* **PROBLEM TO SOLVE**: Beginning with the line containing "runtime, Home on the Range: 54 -> 75" and ending with the last line of the entries below, copy each line exactly and nothing else.

(DATASET RECORDS begins)

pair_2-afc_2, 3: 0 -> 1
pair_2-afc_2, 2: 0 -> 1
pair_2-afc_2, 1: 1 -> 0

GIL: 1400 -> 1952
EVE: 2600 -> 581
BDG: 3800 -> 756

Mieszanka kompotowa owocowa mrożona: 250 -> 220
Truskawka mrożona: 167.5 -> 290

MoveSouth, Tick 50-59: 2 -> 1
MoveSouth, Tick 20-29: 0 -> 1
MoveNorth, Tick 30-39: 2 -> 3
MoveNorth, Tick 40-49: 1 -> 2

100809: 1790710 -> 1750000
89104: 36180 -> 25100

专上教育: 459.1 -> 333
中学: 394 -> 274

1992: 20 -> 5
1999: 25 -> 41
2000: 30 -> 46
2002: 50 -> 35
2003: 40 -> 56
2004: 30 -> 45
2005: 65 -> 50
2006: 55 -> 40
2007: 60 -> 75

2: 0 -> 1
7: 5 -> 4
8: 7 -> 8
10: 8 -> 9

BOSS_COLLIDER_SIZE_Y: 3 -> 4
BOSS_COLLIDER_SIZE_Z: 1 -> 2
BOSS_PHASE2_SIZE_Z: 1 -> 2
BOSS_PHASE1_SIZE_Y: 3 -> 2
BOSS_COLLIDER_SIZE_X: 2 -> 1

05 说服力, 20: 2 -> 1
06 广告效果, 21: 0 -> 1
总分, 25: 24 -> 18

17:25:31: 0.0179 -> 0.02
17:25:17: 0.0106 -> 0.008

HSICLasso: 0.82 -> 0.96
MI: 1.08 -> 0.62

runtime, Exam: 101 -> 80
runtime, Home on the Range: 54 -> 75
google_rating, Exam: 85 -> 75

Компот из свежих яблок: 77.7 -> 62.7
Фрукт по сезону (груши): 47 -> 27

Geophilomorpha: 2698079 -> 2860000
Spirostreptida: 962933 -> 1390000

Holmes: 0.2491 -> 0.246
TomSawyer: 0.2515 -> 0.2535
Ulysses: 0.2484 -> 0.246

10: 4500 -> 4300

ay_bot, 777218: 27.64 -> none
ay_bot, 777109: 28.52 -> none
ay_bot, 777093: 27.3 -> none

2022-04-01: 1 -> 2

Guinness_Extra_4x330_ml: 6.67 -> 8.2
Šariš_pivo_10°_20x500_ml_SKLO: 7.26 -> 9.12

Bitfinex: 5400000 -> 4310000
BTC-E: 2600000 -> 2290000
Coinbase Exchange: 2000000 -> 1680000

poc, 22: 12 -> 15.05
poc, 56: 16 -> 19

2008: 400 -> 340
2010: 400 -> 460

(DATASET RECORDS ends)

* **RESULT FOR THIS TASK**:
runtime, Home on the Range: 54 -> 75
google_rating, Exam: 85 -> 75

Компот из свежих яблок: 77.7 -> 62.7
Фрукт по сезону (груши): 47 -> 27

Geophilomorpha: 2698079 -> 2860000
Spirostreptida: 962933 -> 1390000

Holmes: 0.2491 -> 0.246
TomSawyer: 0.2515 -> 0.2535
Ulysses: 0.2484 -> 0.246

10: 4500 -> 4300

ay_bot, 777218: 27.64 -> none
ay_bot, 777109: 28.52 -> none
ay_bot, 777093: 27.3 -> none

2022-04-01: 1 -> 2

Guinness_Extra_4x330_ml: 6.67 -> 8.2
Šariš_pivo_10°_20x500_ml_SKLO: 7.26 -> 9.12

Bitfinex: 5400000 -> 4310000
BTC-E: 2600000 -> 2290000
Coinbase Exchange: 2000000 -> 1680000

poc, 22: 12 -> 15.05
poc, 56: 16 -> 19

2008: 400 -> 340
2010: 400 -> 460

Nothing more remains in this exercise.